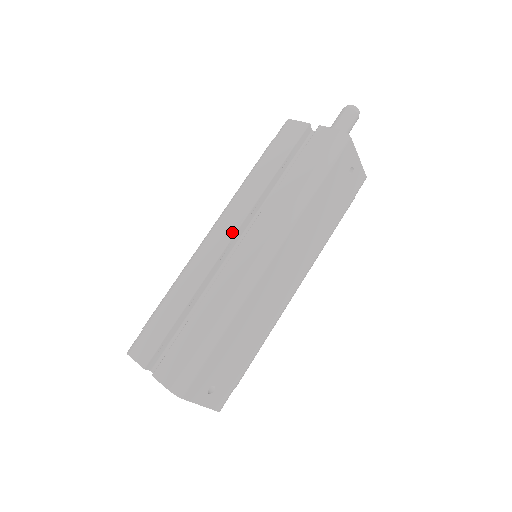
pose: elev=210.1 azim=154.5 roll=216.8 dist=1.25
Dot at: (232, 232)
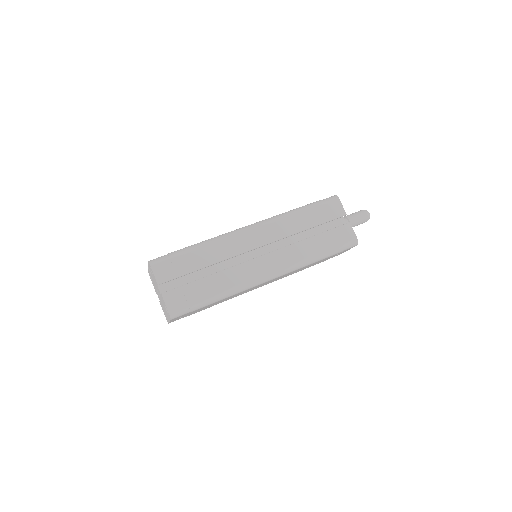
Dot at: (262, 243)
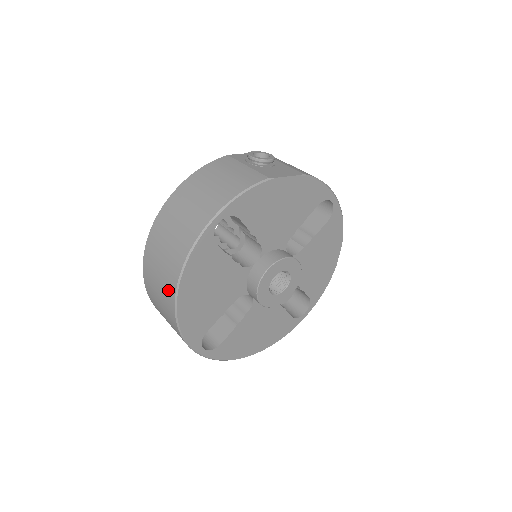
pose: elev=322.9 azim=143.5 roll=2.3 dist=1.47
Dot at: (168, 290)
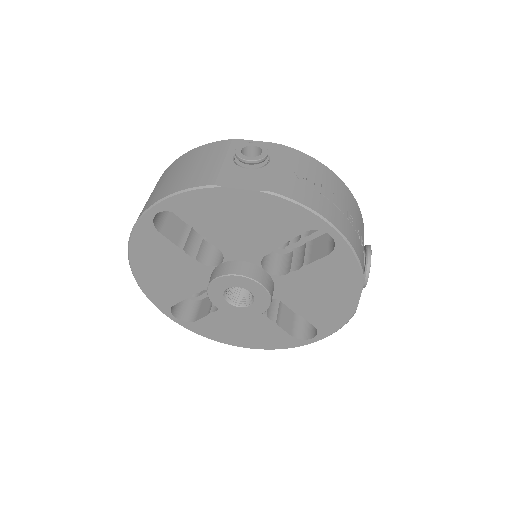
Dot at: occluded
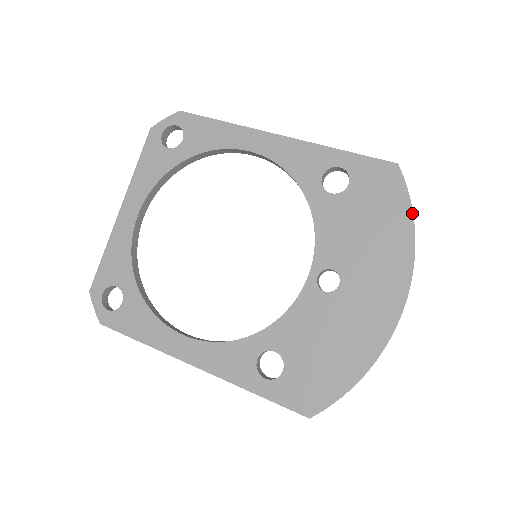
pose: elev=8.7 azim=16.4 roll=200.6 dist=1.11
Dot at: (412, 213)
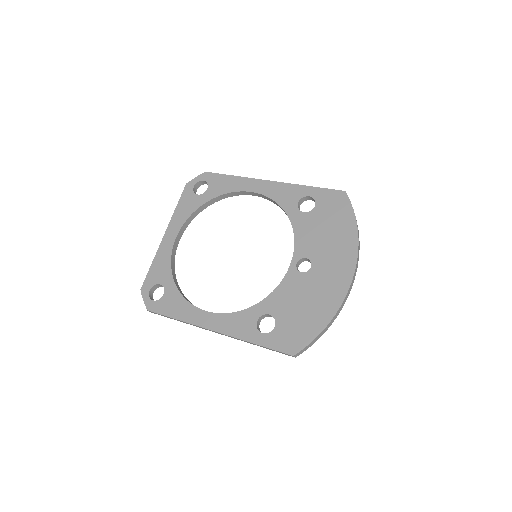
Dot at: (355, 219)
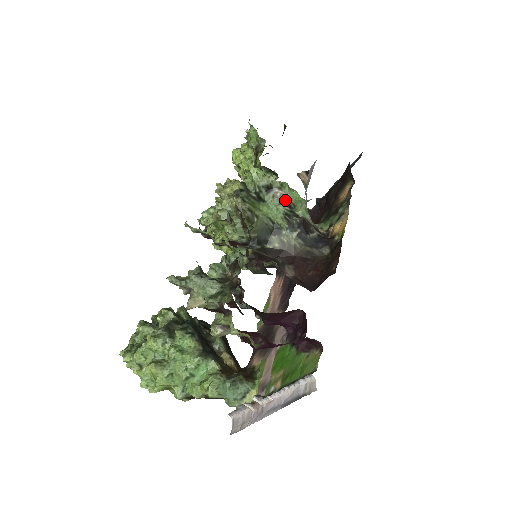
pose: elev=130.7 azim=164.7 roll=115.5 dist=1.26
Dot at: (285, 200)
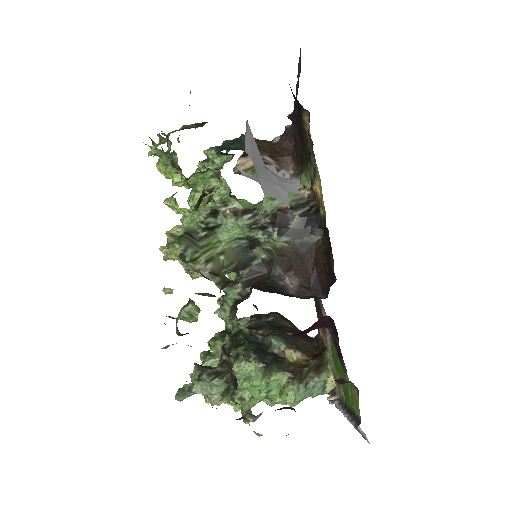
Dot at: (239, 211)
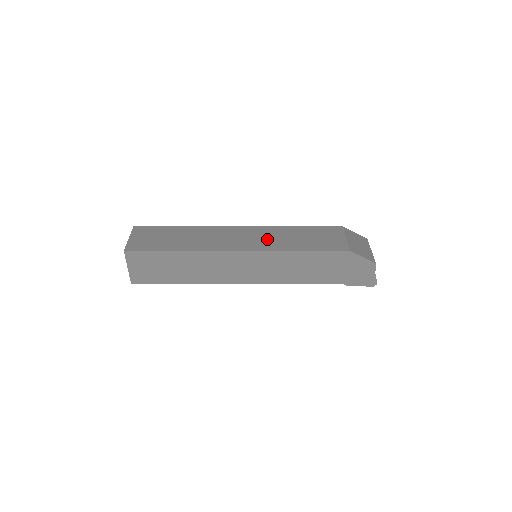
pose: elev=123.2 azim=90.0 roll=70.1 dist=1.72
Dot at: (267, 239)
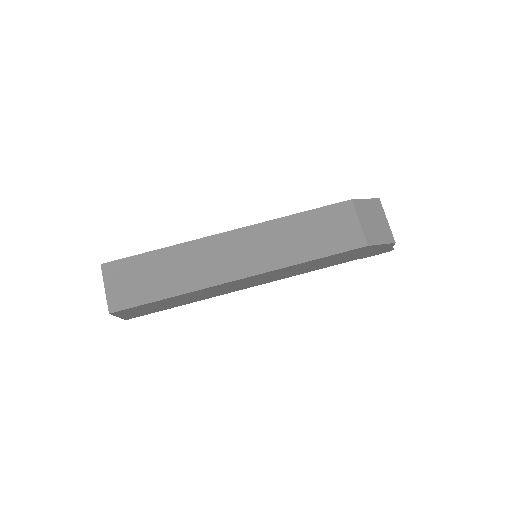
Dot at: (269, 248)
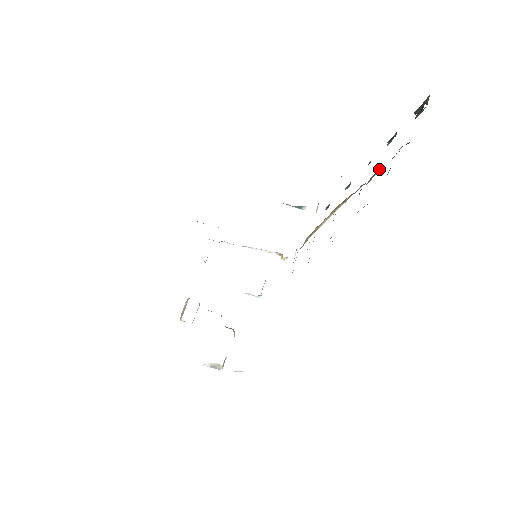
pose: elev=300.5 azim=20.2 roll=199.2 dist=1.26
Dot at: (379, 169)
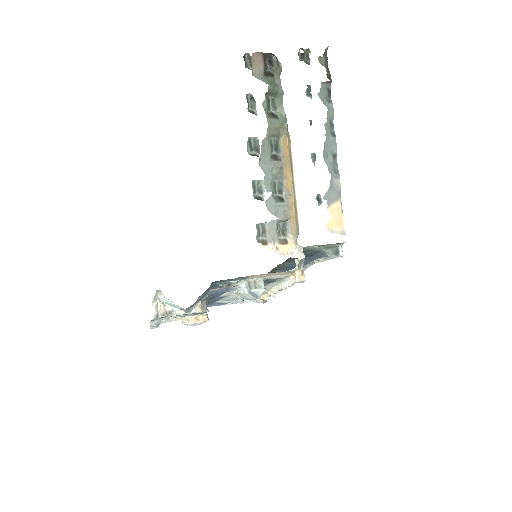
Dot at: (282, 94)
***
Copy the items again, everything from "pose: elev=300.5 azim=20.2" down to the end, with "roll" swapped for "tilt" and nothing else changed. Leave the pictures out.

* **Exercise response**:
pose: elev=300.5 azim=20.2 tilt=199.2 dist=1.26
Dot at: (379, 169)
Dot at: (282, 94)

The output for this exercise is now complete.